My husband suffered from my moodiness. My kids suffered. And their suffering only made me angrier at myself. Which made me feel more hopeless.
And then the mysterious pain hit—usually accompanied by a low-grade fever. I couldn’t take a deep breath without extreme pain—and so I stopped breathing deeply. The pain would last anywhere from two to six weeks—and no doctor could figure out what it was or what caused it. My back usually looked swollen, and so I’d try laying on ice packs. They helped. A little. I couldn’t taste food (nor did I want to eat very much, because food hurt my stomach), and life lost its flavor.
Eventually, the band of pain would loosen (it wasn’t a heart attack, I went to the ER several times) and life would slowly return to normal. But the fear of the pain always lingered. I stopped working my second job. I read books on depression (they helped). I should have gone into counseling, because I suspect now that the physical pain was my body’s way of dealing with stress and emotional upheaval.

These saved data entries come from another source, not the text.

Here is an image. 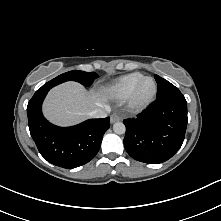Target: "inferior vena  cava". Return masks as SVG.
Here are the masks:
<instances>
[{
  "mask_svg": "<svg viewBox=\"0 0 221 221\" xmlns=\"http://www.w3.org/2000/svg\"><path fill=\"white\" fill-rule=\"evenodd\" d=\"M111 109L108 105H100L95 110L91 111L89 115L93 118H106Z\"/></svg>",
  "mask_w": 221,
  "mask_h": 221,
  "instance_id": "1",
  "label": "inferior vena cava"
}]
</instances>
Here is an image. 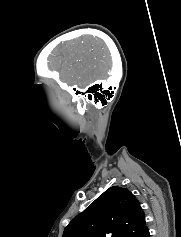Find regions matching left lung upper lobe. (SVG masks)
Returning a JSON list of instances; mask_svg holds the SVG:
<instances>
[{
    "label": "left lung upper lobe",
    "mask_w": 181,
    "mask_h": 237,
    "mask_svg": "<svg viewBox=\"0 0 181 237\" xmlns=\"http://www.w3.org/2000/svg\"><path fill=\"white\" fill-rule=\"evenodd\" d=\"M146 229L136 197L127 188L112 186L71 220L62 237H139Z\"/></svg>",
    "instance_id": "5c2ea615"
}]
</instances>
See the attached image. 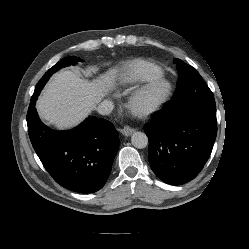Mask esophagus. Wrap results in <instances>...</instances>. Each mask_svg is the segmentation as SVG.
<instances>
[{
	"label": "esophagus",
	"instance_id": "obj_1",
	"mask_svg": "<svg viewBox=\"0 0 249 249\" xmlns=\"http://www.w3.org/2000/svg\"><path fill=\"white\" fill-rule=\"evenodd\" d=\"M120 131L124 136H130L135 129L129 126H124Z\"/></svg>",
	"mask_w": 249,
	"mask_h": 249
}]
</instances>
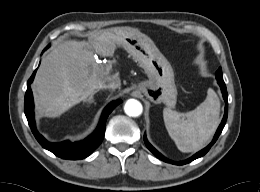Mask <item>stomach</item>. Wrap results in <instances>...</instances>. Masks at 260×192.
<instances>
[{
	"instance_id": "stomach-1",
	"label": "stomach",
	"mask_w": 260,
	"mask_h": 192,
	"mask_svg": "<svg viewBox=\"0 0 260 192\" xmlns=\"http://www.w3.org/2000/svg\"><path fill=\"white\" fill-rule=\"evenodd\" d=\"M115 44L122 46L146 72L149 80L139 83L138 91L155 104L173 107L177 100V88L171 64L154 42L133 28H117Z\"/></svg>"
}]
</instances>
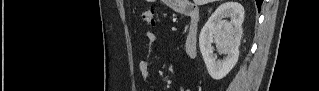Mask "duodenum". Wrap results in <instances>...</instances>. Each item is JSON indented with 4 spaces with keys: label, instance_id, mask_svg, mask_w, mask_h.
Returning <instances> with one entry per match:
<instances>
[{
    "label": "duodenum",
    "instance_id": "410a0bca",
    "mask_svg": "<svg viewBox=\"0 0 319 91\" xmlns=\"http://www.w3.org/2000/svg\"><path fill=\"white\" fill-rule=\"evenodd\" d=\"M183 13L189 17V26L184 42V50L186 55L190 59H193L197 55L200 15L198 9L192 4H187L183 9Z\"/></svg>",
    "mask_w": 319,
    "mask_h": 91
}]
</instances>
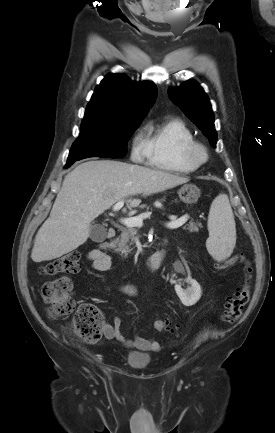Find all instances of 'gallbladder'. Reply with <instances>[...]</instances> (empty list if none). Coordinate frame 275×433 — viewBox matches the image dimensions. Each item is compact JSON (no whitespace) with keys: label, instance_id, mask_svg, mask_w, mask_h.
I'll return each mask as SVG.
<instances>
[{"label":"gallbladder","instance_id":"obj_1","mask_svg":"<svg viewBox=\"0 0 275 433\" xmlns=\"http://www.w3.org/2000/svg\"><path fill=\"white\" fill-rule=\"evenodd\" d=\"M105 233V228L99 224H94L90 228V237L95 241L103 239Z\"/></svg>","mask_w":275,"mask_h":433}]
</instances>
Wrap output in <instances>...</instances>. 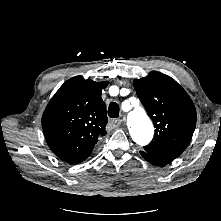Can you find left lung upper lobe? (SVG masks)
Listing matches in <instances>:
<instances>
[{
  "instance_id": "5c2ea615",
  "label": "left lung upper lobe",
  "mask_w": 221,
  "mask_h": 221,
  "mask_svg": "<svg viewBox=\"0 0 221 221\" xmlns=\"http://www.w3.org/2000/svg\"><path fill=\"white\" fill-rule=\"evenodd\" d=\"M134 89L156 128L153 140L144 151L179 157L190 143L196 126L191 98L174 79L157 71L134 80Z\"/></svg>"
}]
</instances>
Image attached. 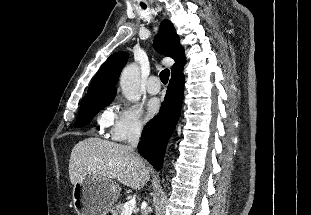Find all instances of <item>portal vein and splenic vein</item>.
<instances>
[{
    "instance_id": "obj_1",
    "label": "portal vein and splenic vein",
    "mask_w": 311,
    "mask_h": 215,
    "mask_svg": "<svg viewBox=\"0 0 311 215\" xmlns=\"http://www.w3.org/2000/svg\"><path fill=\"white\" fill-rule=\"evenodd\" d=\"M135 208H136V200H130L125 203L121 215H131V213Z\"/></svg>"
}]
</instances>
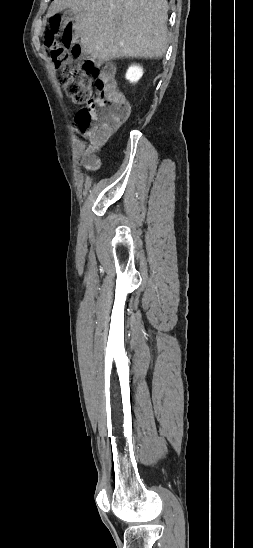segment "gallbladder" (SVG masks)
<instances>
[{"label":"gallbladder","mask_w":253,"mask_h":548,"mask_svg":"<svg viewBox=\"0 0 253 548\" xmlns=\"http://www.w3.org/2000/svg\"><path fill=\"white\" fill-rule=\"evenodd\" d=\"M63 18L65 20H73L75 18L74 13L71 9H68L64 12Z\"/></svg>","instance_id":"gallbladder-1"}]
</instances>
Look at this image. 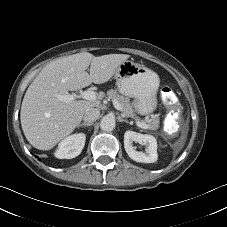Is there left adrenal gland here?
Listing matches in <instances>:
<instances>
[{"label": "left adrenal gland", "mask_w": 227, "mask_h": 227, "mask_svg": "<svg viewBox=\"0 0 227 227\" xmlns=\"http://www.w3.org/2000/svg\"><path fill=\"white\" fill-rule=\"evenodd\" d=\"M119 121H120V122H126V123H129V121H128V120L123 119V118H122V117H120V116H119Z\"/></svg>", "instance_id": "1"}]
</instances>
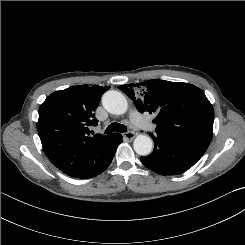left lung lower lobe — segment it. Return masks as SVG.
I'll use <instances>...</instances> for the list:
<instances>
[{
  "label": "left lung lower lobe",
  "instance_id": "0a47b994",
  "mask_svg": "<svg viewBox=\"0 0 245 245\" xmlns=\"http://www.w3.org/2000/svg\"><path fill=\"white\" fill-rule=\"evenodd\" d=\"M153 152L141 157L142 163L161 175H177L191 168L204 154L209 145L171 134L156 133Z\"/></svg>",
  "mask_w": 245,
  "mask_h": 245
}]
</instances>
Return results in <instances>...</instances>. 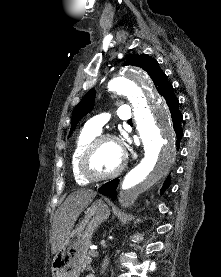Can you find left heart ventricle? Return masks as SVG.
<instances>
[{"label": "left heart ventricle", "instance_id": "left-heart-ventricle-1", "mask_svg": "<svg viewBox=\"0 0 221 277\" xmlns=\"http://www.w3.org/2000/svg\"><path fill=\"white\" fill-rule=\"evenodd\" d=\"M121 159V147L115 142L105 141L93 154L90 161V169L95 174H107L118 167Z\"/></svg>", "mask_w": 221, "mask_h": 277}]
</instances>
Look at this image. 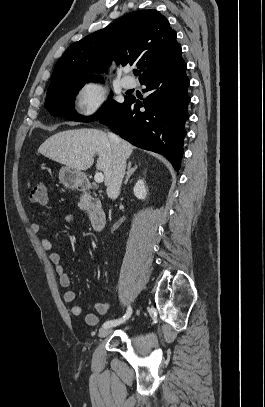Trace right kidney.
<instances>
[{"label":"right kidney","instance_id":"obj_1","mask_svg":"<svg viewBox=\"0 0 265 407\" xmlns=\"http://www.w3.org/2000/svg\"><path fill=\"white\" fill-rule=\"evenodd\" d=\"M134 195L141 200H144L147 196V189L145 183L142 179H139L134 188H133Z\"/></svg>","mask_w":265,"mask_h":407}]
</instances>
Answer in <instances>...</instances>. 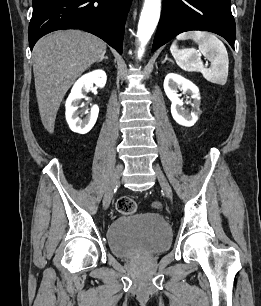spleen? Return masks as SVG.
<instances>
[{
	"label": "spleen",
	"mask_w": 261,
	"mask_h": 306,
	"mask_svg": "<svg viewBox=\"0 0 261 306\" xmlns=\"http://www.w3.org/2000/svg\"><path fill=\"white\" fill-rule=\"evenodd\" d=\"M191 39L198 45L193 48L179 50L177 41ZM171 53L177 65L188 72H201L210 82L225 85L228 77L229 59L227 50L215 35L206 31H187L179 34L171 45ZM211 62L210 68H205L200 55Z\"/></svg>",
	"instance_id": "1"
}]
</instances>
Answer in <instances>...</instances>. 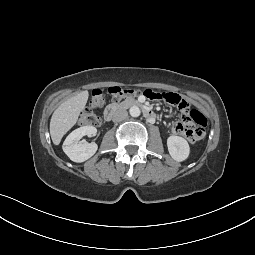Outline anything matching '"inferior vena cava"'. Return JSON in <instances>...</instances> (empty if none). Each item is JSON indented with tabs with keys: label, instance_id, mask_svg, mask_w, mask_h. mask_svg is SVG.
Masks as SVG:
<instances>
[{
	"label": "inferior vena cava",
	"instance_id": "602c4592",
	"mask_svg": "<svg viewBox=\"0 0 255 255\" xmlns=\"http://www.w3.org/2000/svg\"><path fill=\"white\" fill-rule=\"evenodd\" d=\"M128 116V112L125 109H117L112 116L114 122H120L125 120Z\"/></svg>",
	"mask_w": 255,
	"mask_h": 255
}]
</instances>
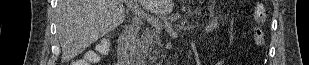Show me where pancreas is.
<instances>
[{
    "label": "pancreas",
    "mask_w": 309,
    "mask_h": 65,
    "mask_svg": "<svg viewBox=\"0 0 309 65\" xmlns=\"http://www.w3.org/2000/svg\"><path fill=\"white\" fill-rule=\"evenodd\" d=\"M161 26L159 29L155 27L145 31L137 40V50L147 54L148 51L152 54H157L161 45Z\"/></svg>",
    "instance_id": "pancreas-1"
}]
</instances>
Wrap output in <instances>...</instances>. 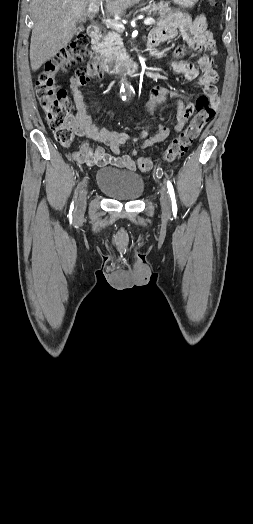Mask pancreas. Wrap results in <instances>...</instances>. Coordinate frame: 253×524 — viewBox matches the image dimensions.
<instances>
[{
	"label": "pancreas",
	"mask_w": 253,
	"mask_h": 524,
	"mask_svg": "<svg viewBox=\"0 0 253 524\" xmlns=\"http://www.w3.org/2000/svg\"><path fill=\"white\" fill-rule=\"evenodd\" d=\"M141 10L148 15L159 14L162 19H168L175 15V11L171 9L169 3L164 1L158 3L153 2ZM121 33V30L109 32L101 41L93 45L94 51L105 59H114L118 51L123 53V45L120 38Z\"/></svg>",
	"instance_id": "1"
}]
</instances>
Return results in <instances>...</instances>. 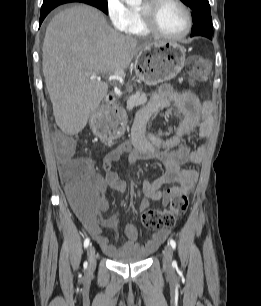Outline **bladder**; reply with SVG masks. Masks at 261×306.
Segmentation results:
<instances>
[{"instance_id":"obj_1","label":"bladder","mask_w":261,"mask_h":306,"mask_svg":"<svg viewBox=\"0 0 261 306\" xmlns=\"http://www.w3.org/2000/svg\"><path fill=\"white\" fill-rule=\"evenodd\" d=\"M147 259V254H133V255H128V256H119V257H114L112 259L113 262L117 264H135V263H140L144 262Z\"/></svg>"}]
</instances>
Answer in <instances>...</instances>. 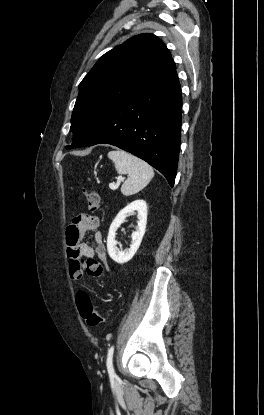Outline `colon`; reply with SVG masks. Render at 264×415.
<instances>
[{
  "label": "colon",
  "mask_w": 264,
  "mask_h": 415,
  "mask_svg": "<svg viewBox=\"0 0 264 415\" xmlns=\"http://www.w3.org/2000/svg\"><path fill=\"white\" fill-rule=\"evenodd\" d=\"M85 198L89 212L94 213L99 210L101 198L100 195L93 190H85ZM73 272L86 273L90 277L98 278L103 274V266L96 260L87 259L85 261H73L71 263ZM76 307L79 315L87 323L89 327L95 328L102 324L103 318L97 311L93 301L85 291H79L76 295Z\"/></svg>",
  "instance_id": "5ec220e1"
}]
</instances>
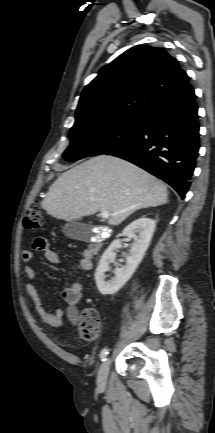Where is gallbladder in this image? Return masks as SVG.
Returning a JSON list of instances; mask_svg holds the SVG:
<instances>
[{"mask_svg":"<svg viewBox=\"0 0 215 433\" xmlns=\"http://www.w3.org/2000/svg\"><path fill=\"white\" fill-rule=\"evenodd\" d=\"M62 232L68 238L86 241L89 240L91 227L88 224L79 221H71L63 226Z\"/></svg>","mask_w":215,"mask_h":433,"instance_id":"gallbladder-1","label":"gallbladder"}]
</instances>
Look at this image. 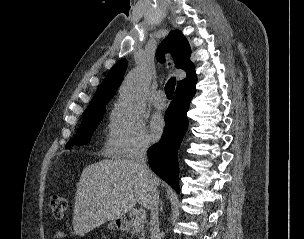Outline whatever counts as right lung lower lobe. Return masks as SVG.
<instances>
[{
	"label": "right lung lower lobe",
	"mask_w": 304,
	"mask_h": 239,
	"mask_svg": "<svg viewBox=\"0 0 304 239\" xmlns=\"http://www.w3.org/2000/svg\"><path fill=\"white\" fill-rule=\"evenodd\" d=\"M196 81L195 76L177 87L174 100L165 114L166 126L162 138L148 150L151 169L178 193L177 151L188 128L186 114L196 92Z\"/></svg>",
	"instance_id": "right-lung-lower-lobe-1"
}]
</instances>
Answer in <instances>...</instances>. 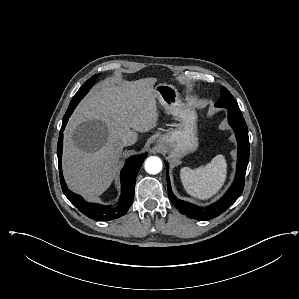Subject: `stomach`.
Instances as JSON below:
<instances>
[{
    "mask_svg": "<svg viewBox=\"0 0 299 299\" xmlns=\"http://www.w3.org/2000/svg\"><path fill=\"white\" fill-rule=\"evenodd\" d=\"M156 99L167 113L177 117L179 127L160 135L157 144L166 150L171 159H179L194 152L198 147L197 112L181 102L176 88L169 84H158L154 87Z\"/></svg>",
    "mask_w": 299,
    "mask_h": 299,
    "instance_id": "obj_1",
    "label": "stomach"
}]
</instances>
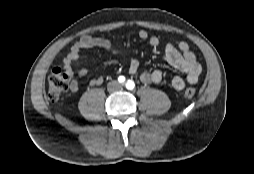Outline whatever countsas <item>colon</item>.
Segmentation results:
<instances>
[{
	"instance_id": "1",
	"label": "colon",
	"mask_w": 254,
	"mask_h": 174,
	"mask_svg": "<svg viewBox=\"0 0 254 174\" xmlns=\"http://www.w3.org/2000/svg\"><path fill=\"white\" fill-rule=\"evenodd\" d=\"M70 88V77L68 73L61 67L52 70L48 77V98L52 101L58 100ZM196 92L193 88H186L184 96L193 98Z\"/></svg>"
}]
</instances>
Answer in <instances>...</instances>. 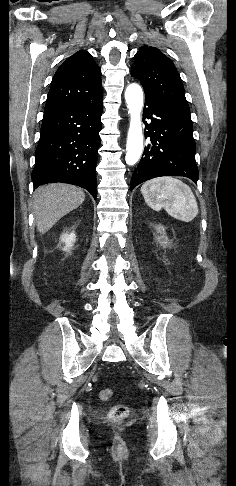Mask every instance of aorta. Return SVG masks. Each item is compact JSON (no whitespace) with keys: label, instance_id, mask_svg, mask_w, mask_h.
<instances>
[{"label":"aorta","instance_id":"aorta-1","mask_svg":"<svg viewBox=\"0 0 236 486\" xmlns=\"http://www.w3.org/2000/svg\"><path fill=\"white\" fill-rule=\"evenodd\" d=\"M125 100L128 107V114L130 115L125 161L126 164L132 166L138 162L143 150L141 123L143 92L141 87L136 83L130 84L125 91Z\"/></svg>","mask_w":236,"mask_h":486}]
</instances>
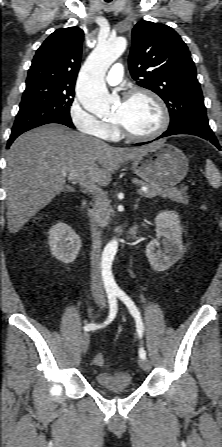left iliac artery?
<instances>
[{"label": "left iliac artery", "mask_w": 222, "mask_h": 447, "mask_svg": "<svg viewBox=\"0 0 222 447\" xmlns=\"http://www.w3.org/2000/svg\"><path fill=\"white\" fill-rule=\"evenodd\" d=\"M114 293L120 300L124 302V304L128 307L132 316L135 318L138 335L140 338H142L144 332V325L138 308L131 300V298L123 290L116 289ZM139 355L143 359L146 358V351L144 350L143 347L139 349Z\"/></svg>", "instance_id": "44dca946"}]
</instances>
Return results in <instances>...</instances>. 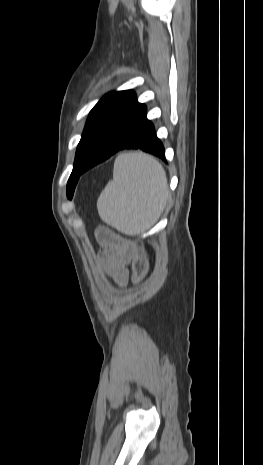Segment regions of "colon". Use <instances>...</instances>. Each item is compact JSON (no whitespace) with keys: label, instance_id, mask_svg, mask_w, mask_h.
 <instances>
[{"label":"colon","instance_id":"colon-1","mask_svg":"<svg viewBox=\"0 0 263 465\" xmlns=\"http://www.w3.org/2000/svg\"><path fill=\"white\" fill-rule=\"evenodd\" d=\"M148 271V261L143 251L138 250L132 261V279L139 282Z\"/></svg>","mask_w":263,"mask_h":465}]
</instances>
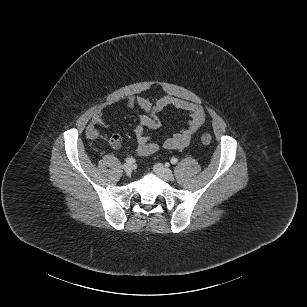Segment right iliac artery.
<instances>
[{"label": "right iliac artery", "instance_id": "obj_1", "mask_svg": "<svg viewBox=\"0 0 307 307\" xmlns=\"http://www.w3.org/2000/svg\"><path fill=\"white\" fill-rule=\"evenodd\" d=\"M126 162H127L128 164H133V163H135V159L129 157V158L126 159Z\"/></svg>", "mask_w": 307, "mask_h": 307}]
</instances>
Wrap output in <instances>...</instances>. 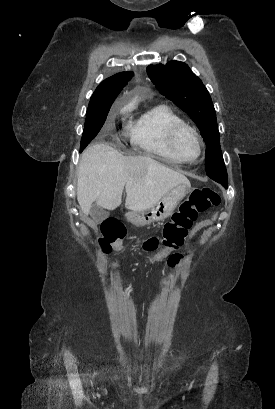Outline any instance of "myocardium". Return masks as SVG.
I'll return each mask as SVG.
<instances>
[{"mask_svg": "<svg viewBox=\"0 0 275 409\" xmlns=\"http://www.w3.org/2000/svg\"><path fill=\"white\" fill-rule=\"evenodd\" d=\"M189 132L196 143L197 146V153L194 157H200L201 152H202V144L199 138V135L197 133V131L190 125L186 124V123H182L179 125H176L175 127H173V129L170 132V136H169V148L170 151L172 153L173 157H179L177 152H176V144H177V140L179 138V136L183 133V132Z\"/></svg>", "mask_w": 275, "mask_h": 409, "instance_id": "1", "label": "myocardium"}]
</instances>
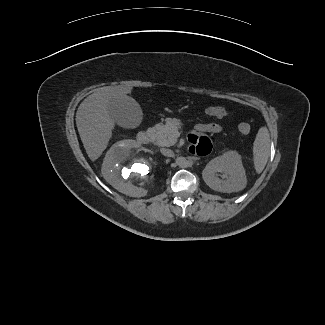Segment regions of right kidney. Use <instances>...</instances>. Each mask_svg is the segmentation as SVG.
<instances>
[{"mask_svg":"<svg viewBox=\"0 0 325 325\" xmlns=\"http://www.w3.org/2000/svg\"><path fill=\"white\" fill-rule=\"evenodd\" d=\"M139 148L135 140L117 142L107 152L101 169L110 185L132 197L145 196L155 182L152 164L138 152ZM126 161L127 165L123 166Z\"/></svg>","mask_w":325,"mask_h":325,"instance_id":"1","label":"right kidney"}]
</instances>
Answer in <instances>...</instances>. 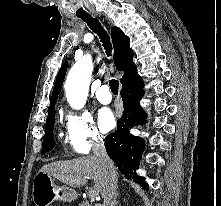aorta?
I'll list each match as a JSON object with an SVG mask.
<instances>
[{"label": "aorta", "mask_w": 221, "mask_h": 206, "mask_svg": "<svg viewBox=\"0 0 221 206\" xmlns=\"http://www.w3.org/2000/svg\"><path fill=\"white\" fill-rule=\"evenodd\" d=\"M92 71L93 64L89 56H85L76 62L69 71L65 83V92L67 101L73 109L78 110L84 107L88 96Z\"/></svg>", "instance_id": "obj_1"}]
</instances>
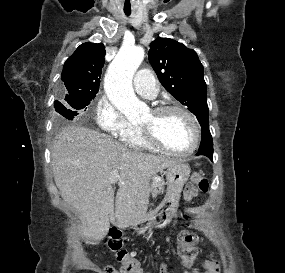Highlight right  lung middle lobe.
Segmentation results:
<instances>
[{
	"label": "right lung middle lobe",
	"instance_id": "1",
	"mask_svg": "<svg viewBox=\"0 0 285 273\" xmlns=\"http://www.w3.org/2000/svg\"><path fill=\"white\" fill-rule=\"evenodd\" d=\"M95 96L90 97H81V98H65L64 105L59 102H54V107L56 111L60 114V118L65 117L68 120H73L75 116L78 115L76 110H80L83 108H86L91 102L92 99H94Z\"/></svg>",
	"mask_w": 285,
	"mask_h": 273
}]
</instances>
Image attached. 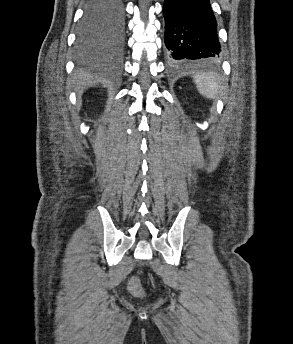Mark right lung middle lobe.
Wrapping results in <instances>:
<instances>
[{"label":"right lung middle lobe","instance_id":"dd1d6c3e","mask_svg":"<svg viewBox=\"0 0 293 344\" xmlns=\"http://www.w3.org/2000/svg\"><path fill=\"white\" fill-rule=\"evenodd\" d=\"M121 0H89L78 30V47L93 49L111 44L113 36L122 30Z\"/></svg>","mask_w":293,"mask_h":344}]
</instances>
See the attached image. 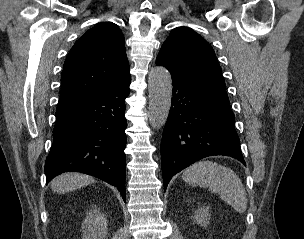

Somewhere during my year of caregiving, I lost the ability to process emotions in a healthy way, and this is how my body coped—long after the caregiving journey had ended. If I had sought emotional help earlier on, maybe I wouldn’t have had to endure pain for so long.
I haven’t had the pain for one year and eight months now. And I hope it never returns. God gave me a one-year sabbatical two years ago, and the rest (if you can call moving and remodeling a house over a five-month period ‘rest’) from the regular has helped immensely.
God created us to feel—to be fully alive. I think my physical symptoms were a warning light on my dashboard. Often we don’t associate the physical with the emotional or mental, but maybe we should. Our physical aches and pains might mask our emotional aches and pains. Medicating the former will do nothing to heal the latter.
Don’t be like me. Get help! No one should suffer physical pain or depression or live in a state of emotional bleakness. Click To Tweet
If a warning light comes on in your car, you don’t ignore it (unless you want to ruin your vehicle)—you take your vehicle to a mechanic to get it fixed.
If a warning light comes on in your life, don’t ignore it. Take yourself to a ‘mechanic’ (counselor/psychiatrist/psychologist/treatment center) as soon as possible. (click to tweet)
Don’t wait until you’ve slid so far down in the pit of depression that life looks hopeless. You matter. You are infinitely valuable. You are irreplaceable. You have a job that only you can do. And while you can’t see it or feel it, you are loved beyond measure.
(I’m linking up with Kirsten Oliphant and other writers for Not So (Small) Stories. In fact, this story seems pretty big to me, because no one likes to talk about their mental health and what they didn’t do but should have done. I hope that my experience will allow you to take a look at your life and check for warning lights).